Sugar and stops in drivers with insulin-dependent type 1 diabetes

Background: Diabetes is a major public health challenge, affecting millions of people worldwide. Abnormal physiology in diabetes, particularly hypoglycemia, can cause driver impairments that affect safe driving. While diabetes driver safety has been previously researched, few studies link real-time physiologic changes in drivers with diabetes to objective real-world driver safety, particularly at high-risk areas like intersections. To address this, we investigated the role of acute physiologic changes in drivers with type 1 diabetes mellitus (T1DM) on safe stopping at stop intersections. Methods: 18 T1DM drivers (21-52 years, mu = 31.2 years) and 14 controls (21-55 years, mu = 33.4 years) participated in a 4-week naturalistic driving study. At induction, each participant's personal vehicle was instrumented with a camera and sensor system to collect driving data (e.g., GPS, video, speed). Video was processed with computer vision algorithms detecting traffic elements (e.g., traffic signals, stop signs). Stop intersections were geolocated with clustering methods, state intersection databases, and manual review. Videos showing driver stop intersection approaches were extracted and manually reviewed to classify stopping behavior (full, rolling, and no stop) and intersection traffic characteristics. Results: Mixed-effects logistic regression models determined how diabetes driver stopping safety (safe vs. unsafe stop) was affected by 1) disease and 2) at-risk, acute physiology (hypo- and hyperglycemia).
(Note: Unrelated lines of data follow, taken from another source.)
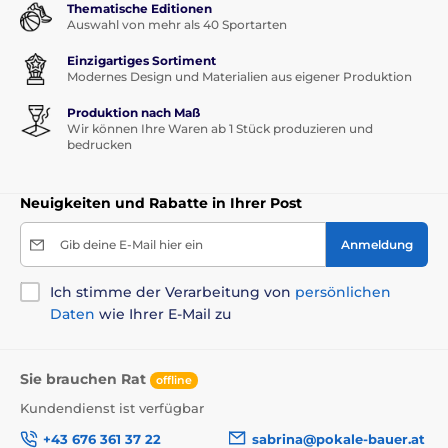
Thematische Editionen
Auswahl von mehr als 40 Sportarten
Einzigartiges Sortiment
Modernes Design und Materialien aus eigener Produktion
Produktion nach Maß
Wir können Ihre Waren ab 1 Stück produzieren und
bedrucken
Neuigkeiten und Rabatte in Ihrer Post
Gib deine E-Mail hier ein
Anmeldung
Ich stimme der Verarbeitung von
persönlichen
Daten
wie Ihrer E-Mail zu
Sie brauchen Rat
offline
Kundendienst ist verfügbar
+43 676 361 37 22
sabrina@pokale-bauer.at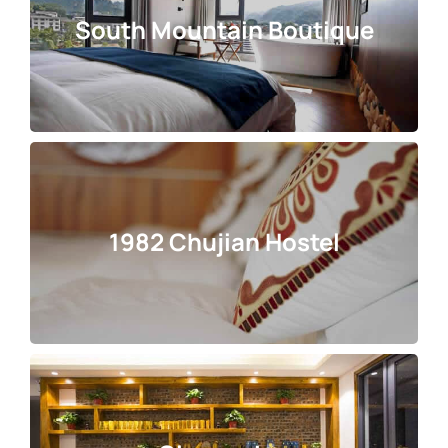
South Mountain Boutique
1982 Chujian Hostel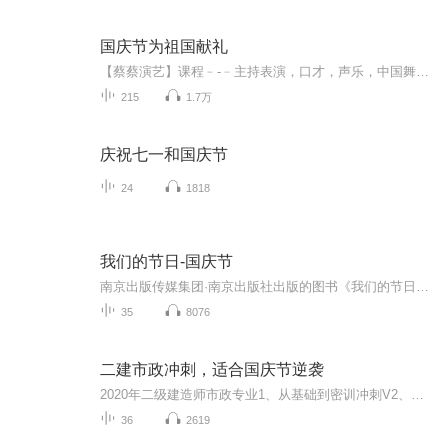
国庆节为祖国献礼
【蔡蔡演艺】课程﹣-﹣主持表演，口才，声乐，中国舞，民族舞。独特的小舞台，专业的录音棚，每一位同学都能成为优秀的小明星。独特的教学模式，轻松上课，快乐学习！知名主持人，舞蹈家，高级教师任职授课！江南总校：河沟街42号三楼 18545856430江北分校...
215
1.7万
庆祝七一和国庆节
24
1818
我们的节日-国庆节
南京出版传媒集团·南京出版社出版的图书《我们的节日》通过对中国节日文化和节日意义进行深度的挖掘，面向青少年群体构建独具特色的栏目内容，以此丰富春节、元宵节、清明节、端午节、七夕节、中秋节、重阳节等传统节日；六一节、教师节、国庆节等新兴节日的文化内涵和表现形式。促进青少年形成新的节日习俗，提升节日仪式感、认同感。音频作品由金陵朗读者联盟志愿者朗诵，南京音像出版社、金陵图书馆联合制作。
35
8076
二建市政冲刺，适合国庆节逆袭
2020年二级建造师市政专业1、从基础到密训冲刺V2、从精华课程到超压密押V3、0基础同步更新v4、持续更新到2020年考试V5、只要你跟着学让你一次稳拿证V6、渠道超压压题，超压三页纸等独家绝密压题!
36
2619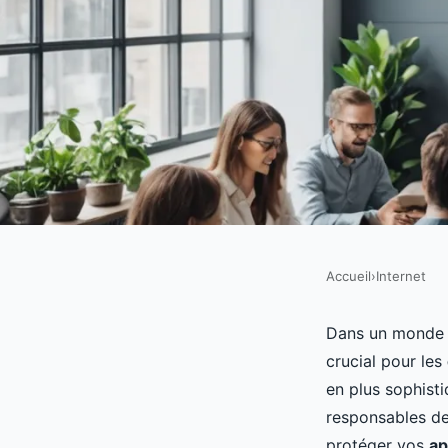
Accueil
›
Internet
INTERNET
Quelles sont les meil
Dans un monde 
crucial pour les
pour la sécurisation 
en plus sophisti
responsables d
protéger vos
ap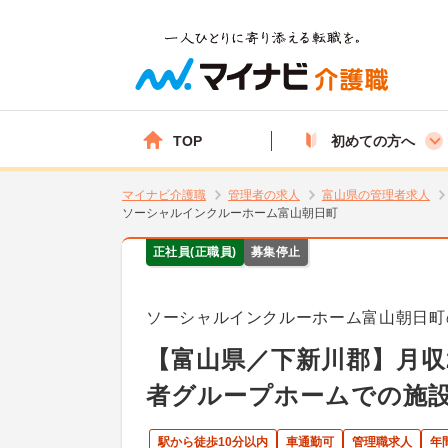
TOP
初めての方へ
マイナビ介護職
管理者の求人
富山県の管理者求人
ソーシャルインクルーホーム富山朝日町
正社員(正職員)
募集停止
ソーシャルインクルーホーム富山朝日町
【富山県／下新川郡】月収
者グループホームでの施
駅から徒歩10分以内
車通勤可
管理職求人
年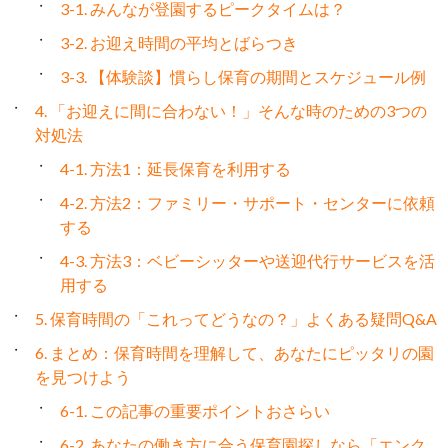
3-1. みんなが登園するピークタイムは？
3-2. お迎え時間の平均とばらつき
3-3. 【体験談】慣らし保育の期間とスケジュール例
4. 「お迎えに間に合わない！」そんな時のための3つの
対処法
4-1. 方法1：延長保育を利用する
4-2. 方法2：ファミリー・サポート・センターに依頼
する
4-3. 方法3：ベビーシッターや送迎代行サービスを活
用する
5. 保育時間の「これってどうなの？」よくある疑問Q&A
6. まとめ：保育時間を理解して、あなたにピッタリの園
を見つけよう
6-1. この記事の重要ポイントおさらい
6-2. あなたの働き方に合う保育園探しなら「エンク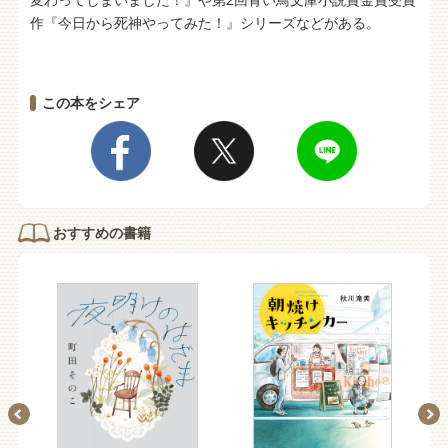
作『今日から死神やってみた！』シリーズなどがある。
この本をシェア
おすすめの書籍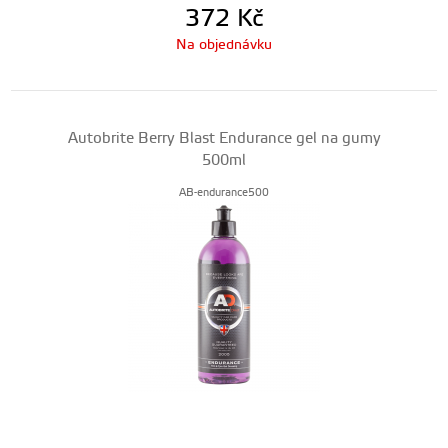
372
Kč
Na objednávku
Autobrite Berry Blast Endurance gel na gumy
500ml
AB-endurance500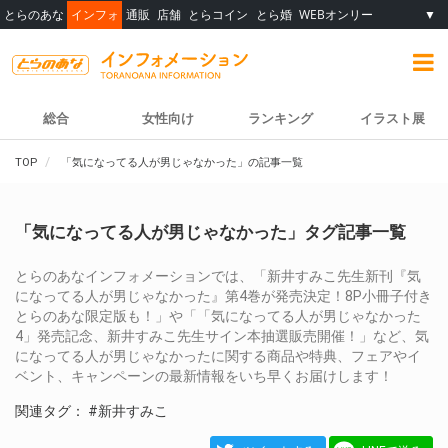
とらのあな
インフォ
通販
店舗
とらコイン
とら婚
WEBオンリー
▼
総合
女性向け
ランキング
イラスト展
TOP
「気になってる人が男じゃなかった」の記事一覧
「気になってる人が男じゃなかった」タグ記事一覧
とらのあなインフォメーションでは、「新井すみこ先生新刊『気
になってる人が男じゃなかった』第4巻が発売決定！8P小冊子付き
とらのあな限定版も！」や「「気になってる人が男じゃなかった
4」発売記念、新井すみこ先生サイン本抽選販売開催！」など、気
になってる人が男じゃなかったに関する商品や特典、フェアやイ
ベント、キャンペーンの最新情報をいち早くお届けします！
関連タグ：
#新井すみこ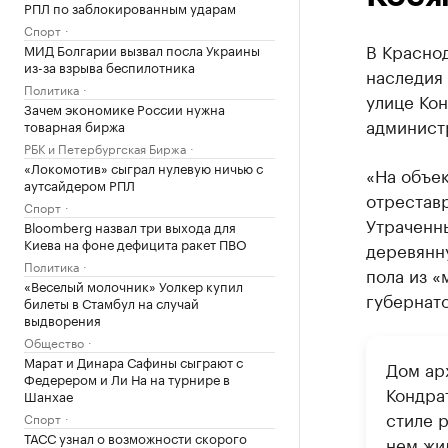
РПЛ по заблокированным ударам
Спорт
В Краснод
МИД Болгарии вызвал посла Украины
из-за взрыва беспилотника
наследия 
Политика
улице Кон
Зачем экономике России нужна
админист
товарная биржа
РБК и Петербургская Биржа
«Локомотив» сыграл нулевую ничью с
«На объек
аутсайдером РПЛ
отрестав
Спорт
Утраченны
Bloomberg назвал три выхода для
Киева на фоне дефицита ракет ПВО
деревянн
Политика
пола из «
«Веселый молочник» Уолкер купил
губернато
билеты в Стамбул на случай
выдворения
Общество
Марат и Динара Сафины сыграют с
Дом арх
Федерером и Ли На на турнире в
Кондрат
Шанхае
стиле р
Спорт
ТАСС узнал о возможности скорого
нем жи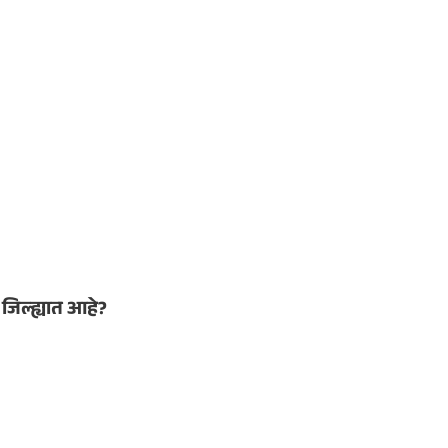
ा जिल्ह्यात आहे?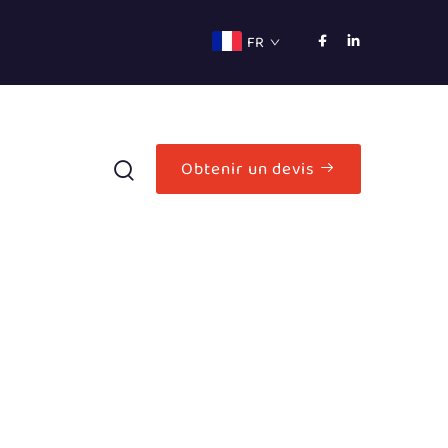
FR
Obtenir un devis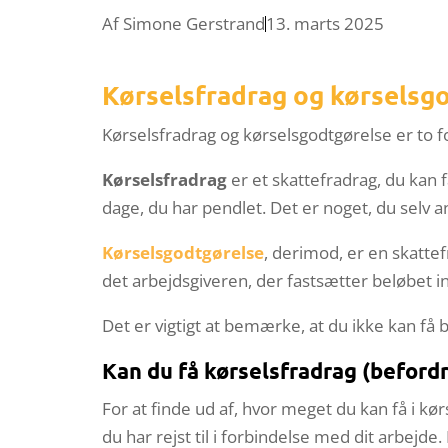
Af
Simone Gerstrand
13. marts 2025
Kørselsfradrag og kørselsgo
Kørselsfradrag og kørselsgodtgørelse er to 
Kørselsfradrag
er et skattefradrag, du kan 
dage, du har pendlet. Det er noget, du selv 
Kørselsgodtgørelse
, derimod, er en skattef
det arbejdsgiveren, der fastsætter beløbet 
Det er vigtigt at bemærke, at du ikke kan få
Kan du få kørselsfradrag (beford
For at finde ud af, hvor meget du kan få i kør
du har rejst til i forbindelse med dit arbej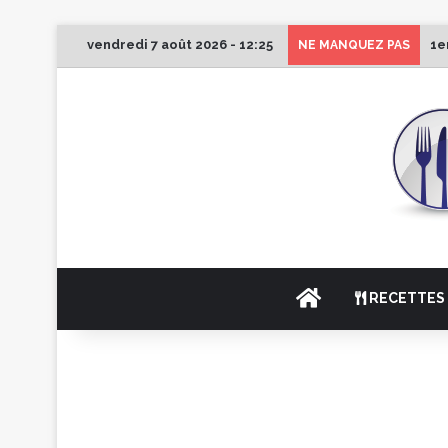
vendredi 7 août 2026 - 12:25
1e
NE MANQUEZ PAS
ACCUEIL
RECETTES 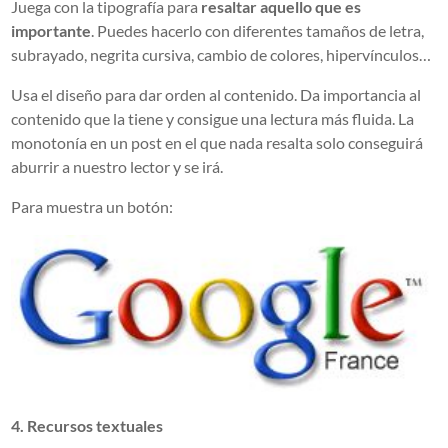
Juega con la tipografía para
resaltar aquello que es
importante
. Puedes hacerlo con diferentes tamaños de letra,
subrayado, negrita cursiva, cambio de colores, hipervínculos…
Usa el diseño para dar orden al contenido. Da importancia al
contenido que la tiene y consigue una lectura más fluida. La
monotonía en un post en el que nada resalta solo conseguirá
aburrir a nuestro lector y se irá.
Para muestra un botón:
4. Recursos textuales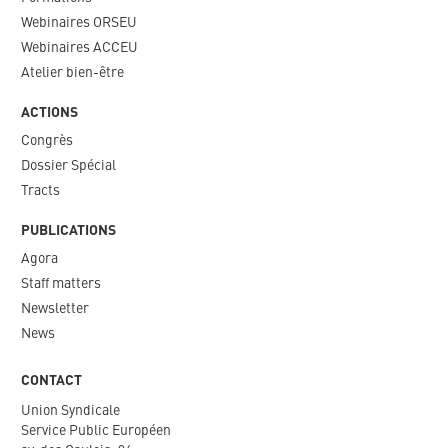
Webinaires ORSEU​
Webinaires ACCEU
Atelier bien-être
ACTIONS
Congrès
Dossier Spécial
Tracts
PUBLICATIONS
Agora
Staff matters
Newsletter​
News
CONTACT
Union Syndicale
Service Public Européen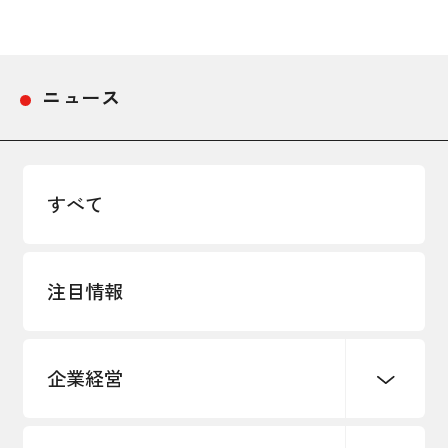
採用情報
アクセス
ニュース
所信
すべて
注目情報
企業経営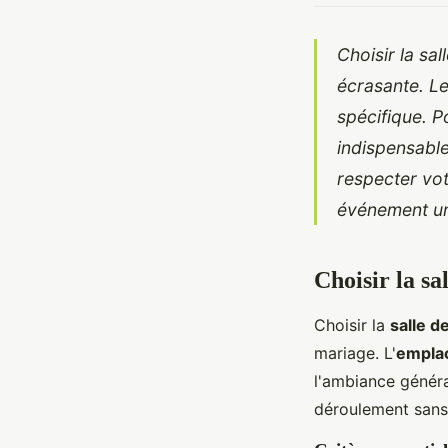
Choisir la sa
écrasante. Le
spécifique. P
indispensabl
respecter vo
événement un
Choisir la sa
Choisir la
salle d
mariage. L'
empla
l'ambiance général
déroulement sans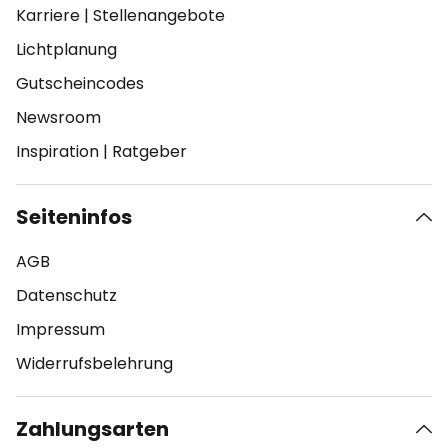
Karriere
|
Stellenangebote
Lichtplanung
Gutscheincodes
Newsroom
Inspiration
|
Ratgeber
Seiteninfos
AGB
Datenschutz
Impressum
Widerrufsbelehrung
Zahlungsarten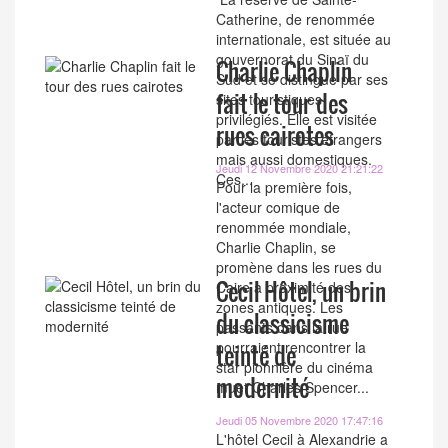
Catherine, de renommée
internationale, est située au
gouvernorat du Sinaï du
Charlie Chaplin
Sud et se distingue par ses
fait le tour des
sites touristiques
privilégiés. Elle est visitée
rues cairotes
par les touristes étrangers
mais aussi domestiques.
Jeudi 12 Novembre 2020 21:21:22
Ces...
Pour la première fois,
l'acteur comique de
renommée mondiale,
Charlie Chaplin, se
promène dans les rues du
Cecil Hôtel, un brin
Caire à proximité des
zones antiques. Les
du classicisme
passants dans la rue
pourraient rencontrer la
teinté de
star pionnière du cinéma
modernité
muet Charles Spencer...
Jeudi 05 Novembre 2020 17:47:16
L'hôtel Cecil à Alexandrie a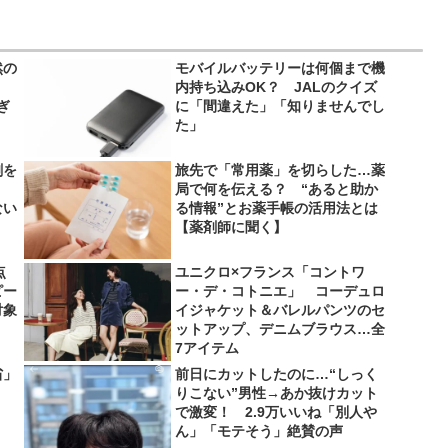
然の
モバイルバッテリーは何個まで機
内持ち込みOK？ JALのクイズ
ぎ
に「間違えた」「知りませんでし
た」
剤を
旅先で「常用薬」を切らした…薬
局で何を伝える？ “あると助か
ない
る情報”とお薬手帳の活用法とは
【薬剤師に聞く】
点
ユニクロ×フランス「コントワ
ピー
ー・デ・コトニエ」 コーデュロ
対象
イジャケット＆バレルパンツのセ
ットアップ、デニムブラウス…全
7アイテム
省」
前日にカットしたのに…“しっく
りこない”男性→あか抜けカット
で激変！ 2.9万いいね「別人や
ん」「モテそう」絶賛の声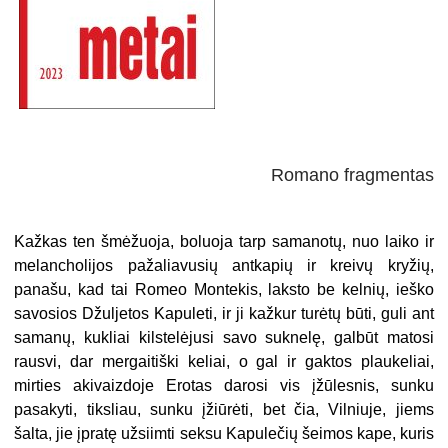
Romano fragmentas
Kažkas ten šmėžuoja, boluoja tarp samanotų, nuo laiko ir
melancholijos pažaliavusių antkapių ir kreivų kryžių,
panašu, kad tai Romeo Montekis, laksto be kelnių, ieško
savosios Džuljetos Kapuleti, ir ji kažkur turėtų būti, guli ant
samanų, kukliai kilstelėjusi savo suknelę, galbūt matosi
rausvi, dar mergaitiški keliai, o gal ir gaktos plaukeliai,
mirties akivaizdoje Erotas darosi vis įžūlesnis, sunku
pasakyti, tiksliau, sunku įžiūrėti, bet čia, Vilniuje, jiems
šalta, jie įpratę užsiimti seksu Kapulečių šeimos kape, kuris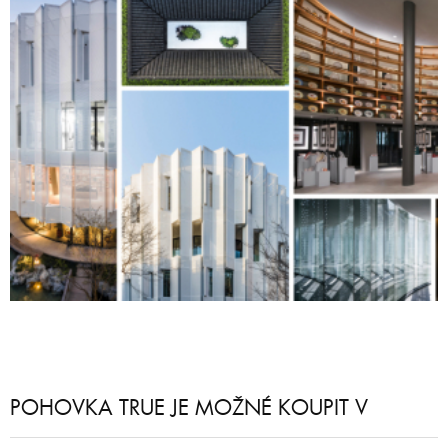
POHOVKA TRUE JE MOŽNÉ KOUPIT V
Diabetes drivers who were acutely hyperglycemic (>= 300 mg/dL) had 2.37 increased odds of unsafe stopping (95% CI: 1.26-4.47, p = 0.008) compared to those with normal physiology. Acute hypoglycemia did not associate with unsafe stopping (p = 0.537), however the lower frequency of hypoglycemia (vs. hyperglycemia) warrants a larger sample of drivers to investigate this effect. Critically, presence of diabetes alone did not associate with unsafe stopping, underscoring the need to evaluate driver physiology in licensing guidelines. Conclusion: This study links acute, abnormal physiologic fluctuations in drivers with diabetes to driver safety based on unsafe stopping at stop-controlled intersections, providing recommendations for clinicians aimed at improving patient safety, fair licensing guidelines, and targets for developing advanced driver assistance systems.

Automated summary

This study investigates the impact of physiological changes on safe stopping behavior in drivers with type 1 diabetes and provides recommendations for enhancing patient safety, licensing guidelines, and advanced driver assistance systems.